Le 25 nous avons relevé le gant, dire non au blocage aujourd’hui c’est aussi priver à l’avenir les syndicrates de leurs moyens de nous bloquer et de continuer à vivre à nos dépens. Dire non au blocage c’est dire non à la répartition car un tel régime fonctionne par le monopole d’une institution, la Sécurité sociale, sur la protection sociale ; un monopole qui est lui même entre les mains des seuls syndicats qui le gèrent.

Se libérer enfin ce n’est pas apporter un blanc-seing au gouvernement, c’est lui montrer qu’une alternative s’exprime face aux syndicats. Car en réalité un consensus syndicats-gouvernement se fait autour de la répartition, tant qu’il en sera ainsi le Münich social que constitue la réforme des retraites ne fera que reporter à de prochaines échéances électorales sa fin inéluctable et conservera les privilèges de ceux qui s’en montrent indignes.

Alors oui continuons à nous manifester, mais mettons en place une véritable stratégie de libération. Ceux qui ne réfléchissent pas suffisamment ne nous donnent pas les moyens de dire « plus jamais ça ». Or, les Libéraux ont pour vocation de faire acte de pédagogie. En conséquence transformer ces manifestations en mouvement de soutien au gouvernement est, au mieux, une faute de clairvoyance.

Nos amis de « Liberté j’écris ton nom » appellent depuis une dizaine de jours à une nouvelle manifestation pour le 15 juin. Mais leur tract ne parle plus de liberté de choix pour les retraites, mais surtout d’alignement entre le privé et le public : il est donc question de durée de cotisation, une logique qui est celle de la répartition intégrale. Il s’agit donc bien de soutenir ce que Raffarin appelle un « chef d’œuvre social », en réalité une véritable exception culturelle qui n’a rien de libéral.

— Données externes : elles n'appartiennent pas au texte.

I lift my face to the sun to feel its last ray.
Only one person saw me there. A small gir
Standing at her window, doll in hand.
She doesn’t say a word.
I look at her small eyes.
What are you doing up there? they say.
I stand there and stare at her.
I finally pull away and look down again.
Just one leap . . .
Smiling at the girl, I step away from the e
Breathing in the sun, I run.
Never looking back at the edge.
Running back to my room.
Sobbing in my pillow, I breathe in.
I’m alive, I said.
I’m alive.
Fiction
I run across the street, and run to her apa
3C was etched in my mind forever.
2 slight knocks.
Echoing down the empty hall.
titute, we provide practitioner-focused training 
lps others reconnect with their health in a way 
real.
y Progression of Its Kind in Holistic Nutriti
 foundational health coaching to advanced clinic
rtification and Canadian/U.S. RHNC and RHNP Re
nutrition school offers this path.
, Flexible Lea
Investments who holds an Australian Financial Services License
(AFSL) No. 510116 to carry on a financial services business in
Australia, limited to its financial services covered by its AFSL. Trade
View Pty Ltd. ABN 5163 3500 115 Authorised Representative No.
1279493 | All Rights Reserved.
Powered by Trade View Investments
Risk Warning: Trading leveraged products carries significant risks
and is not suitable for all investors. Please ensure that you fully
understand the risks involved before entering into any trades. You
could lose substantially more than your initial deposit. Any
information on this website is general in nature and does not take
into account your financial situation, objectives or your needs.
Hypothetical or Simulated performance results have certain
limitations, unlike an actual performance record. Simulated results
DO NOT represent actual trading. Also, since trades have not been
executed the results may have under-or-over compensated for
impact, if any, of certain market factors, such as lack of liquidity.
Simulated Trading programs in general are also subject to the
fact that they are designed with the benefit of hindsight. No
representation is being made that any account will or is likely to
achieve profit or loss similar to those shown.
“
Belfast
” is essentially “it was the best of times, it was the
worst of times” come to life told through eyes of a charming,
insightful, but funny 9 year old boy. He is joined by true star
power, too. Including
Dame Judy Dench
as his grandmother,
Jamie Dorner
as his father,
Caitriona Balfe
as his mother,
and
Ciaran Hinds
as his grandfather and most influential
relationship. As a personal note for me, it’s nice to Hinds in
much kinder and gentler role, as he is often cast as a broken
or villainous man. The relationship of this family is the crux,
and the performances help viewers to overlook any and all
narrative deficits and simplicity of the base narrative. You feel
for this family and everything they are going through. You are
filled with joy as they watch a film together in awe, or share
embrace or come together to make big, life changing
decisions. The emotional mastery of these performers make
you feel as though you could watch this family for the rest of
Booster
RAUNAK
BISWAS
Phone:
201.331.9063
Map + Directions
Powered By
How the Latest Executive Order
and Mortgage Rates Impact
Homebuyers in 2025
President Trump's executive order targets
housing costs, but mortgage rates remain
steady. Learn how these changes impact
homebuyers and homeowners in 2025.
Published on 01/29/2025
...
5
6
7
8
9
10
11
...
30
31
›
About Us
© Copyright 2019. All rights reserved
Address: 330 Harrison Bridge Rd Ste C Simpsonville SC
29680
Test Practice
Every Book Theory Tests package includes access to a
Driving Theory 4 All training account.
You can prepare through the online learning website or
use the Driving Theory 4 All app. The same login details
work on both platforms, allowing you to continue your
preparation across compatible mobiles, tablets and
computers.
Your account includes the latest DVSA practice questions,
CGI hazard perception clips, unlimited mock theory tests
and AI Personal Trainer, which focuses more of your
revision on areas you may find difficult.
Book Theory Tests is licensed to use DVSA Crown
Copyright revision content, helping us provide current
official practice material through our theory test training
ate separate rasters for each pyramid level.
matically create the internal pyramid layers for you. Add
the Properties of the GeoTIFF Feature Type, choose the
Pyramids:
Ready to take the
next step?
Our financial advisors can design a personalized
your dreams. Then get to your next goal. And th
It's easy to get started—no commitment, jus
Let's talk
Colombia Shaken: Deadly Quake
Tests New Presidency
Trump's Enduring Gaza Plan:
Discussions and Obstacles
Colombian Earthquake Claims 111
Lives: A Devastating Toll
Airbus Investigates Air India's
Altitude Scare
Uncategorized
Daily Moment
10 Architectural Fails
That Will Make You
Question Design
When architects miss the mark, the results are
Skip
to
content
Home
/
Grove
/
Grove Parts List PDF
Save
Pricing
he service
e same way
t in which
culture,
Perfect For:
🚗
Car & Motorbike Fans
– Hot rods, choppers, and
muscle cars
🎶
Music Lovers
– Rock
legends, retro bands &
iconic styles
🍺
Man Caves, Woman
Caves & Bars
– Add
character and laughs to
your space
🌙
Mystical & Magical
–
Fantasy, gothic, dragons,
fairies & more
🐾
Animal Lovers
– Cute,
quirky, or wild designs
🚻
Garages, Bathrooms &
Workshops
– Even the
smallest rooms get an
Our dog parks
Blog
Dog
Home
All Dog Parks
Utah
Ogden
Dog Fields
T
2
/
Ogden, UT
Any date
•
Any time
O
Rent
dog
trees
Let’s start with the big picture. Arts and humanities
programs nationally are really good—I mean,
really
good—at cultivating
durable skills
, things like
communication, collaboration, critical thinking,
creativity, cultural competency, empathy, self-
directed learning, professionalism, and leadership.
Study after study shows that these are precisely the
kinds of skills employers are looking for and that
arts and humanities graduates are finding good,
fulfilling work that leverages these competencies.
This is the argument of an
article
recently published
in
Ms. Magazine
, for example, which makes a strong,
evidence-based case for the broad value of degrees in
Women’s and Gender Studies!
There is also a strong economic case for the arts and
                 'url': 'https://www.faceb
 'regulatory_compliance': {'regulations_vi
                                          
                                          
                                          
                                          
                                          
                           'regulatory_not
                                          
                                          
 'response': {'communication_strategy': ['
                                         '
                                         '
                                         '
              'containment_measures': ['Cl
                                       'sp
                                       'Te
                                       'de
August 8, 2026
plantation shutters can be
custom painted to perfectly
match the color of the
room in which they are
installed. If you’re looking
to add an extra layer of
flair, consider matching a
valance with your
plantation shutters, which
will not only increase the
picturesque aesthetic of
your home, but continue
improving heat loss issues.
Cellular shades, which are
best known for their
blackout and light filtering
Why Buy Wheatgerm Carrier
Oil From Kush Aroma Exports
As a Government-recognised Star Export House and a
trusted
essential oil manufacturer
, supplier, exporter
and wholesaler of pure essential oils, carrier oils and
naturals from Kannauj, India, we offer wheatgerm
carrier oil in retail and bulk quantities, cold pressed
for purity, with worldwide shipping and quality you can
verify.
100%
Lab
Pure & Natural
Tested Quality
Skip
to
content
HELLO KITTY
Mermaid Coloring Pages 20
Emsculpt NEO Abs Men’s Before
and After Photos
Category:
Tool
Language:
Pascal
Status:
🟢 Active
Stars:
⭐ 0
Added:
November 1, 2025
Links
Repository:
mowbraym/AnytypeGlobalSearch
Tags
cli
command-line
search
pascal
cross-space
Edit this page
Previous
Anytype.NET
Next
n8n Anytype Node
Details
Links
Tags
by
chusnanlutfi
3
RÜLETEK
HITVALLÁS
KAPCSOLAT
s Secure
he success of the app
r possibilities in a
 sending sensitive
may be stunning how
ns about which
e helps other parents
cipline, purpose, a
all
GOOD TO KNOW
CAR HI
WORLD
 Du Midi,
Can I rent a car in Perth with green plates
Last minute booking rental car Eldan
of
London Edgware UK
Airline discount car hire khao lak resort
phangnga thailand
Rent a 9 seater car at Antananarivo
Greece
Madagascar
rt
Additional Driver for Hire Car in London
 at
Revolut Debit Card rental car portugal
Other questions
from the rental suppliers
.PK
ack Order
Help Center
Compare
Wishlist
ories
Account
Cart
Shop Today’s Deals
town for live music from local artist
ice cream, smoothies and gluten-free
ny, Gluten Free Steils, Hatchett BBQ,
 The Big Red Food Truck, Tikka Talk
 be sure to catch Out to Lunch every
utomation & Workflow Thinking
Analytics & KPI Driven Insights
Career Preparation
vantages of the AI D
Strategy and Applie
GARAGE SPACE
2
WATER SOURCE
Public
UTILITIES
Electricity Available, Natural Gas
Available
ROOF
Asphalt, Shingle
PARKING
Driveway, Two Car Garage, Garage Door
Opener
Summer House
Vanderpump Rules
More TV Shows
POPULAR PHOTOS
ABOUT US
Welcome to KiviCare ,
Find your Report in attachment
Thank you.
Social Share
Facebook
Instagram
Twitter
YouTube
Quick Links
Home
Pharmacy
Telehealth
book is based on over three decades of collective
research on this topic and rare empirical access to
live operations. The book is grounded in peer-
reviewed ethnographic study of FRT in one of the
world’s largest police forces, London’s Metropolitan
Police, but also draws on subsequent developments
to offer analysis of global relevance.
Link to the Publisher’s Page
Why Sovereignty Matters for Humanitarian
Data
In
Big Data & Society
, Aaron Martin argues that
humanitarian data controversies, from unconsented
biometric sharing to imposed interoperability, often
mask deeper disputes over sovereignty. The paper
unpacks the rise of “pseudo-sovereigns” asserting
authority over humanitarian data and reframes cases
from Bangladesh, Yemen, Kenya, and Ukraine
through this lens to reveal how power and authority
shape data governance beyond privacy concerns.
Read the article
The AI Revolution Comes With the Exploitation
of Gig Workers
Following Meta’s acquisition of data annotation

Même si l’élan de l’émotion nous appelle à leur côté, nous n’avons cependant plus notre place dans une telle manifestation.  Effectivement, dénoncer la syndicratie et soutenir simultanément une répartition condamnée ce n’est rien d’autre que de la schizophrénie.

Nous en appelons donc à nos amis de « Liberté j’écris ton nom » afin qu’ils fassent un effort de réflexion sur les implications de la répartition et adoptent la seule position de liberté et de justice sociale qui s’impose.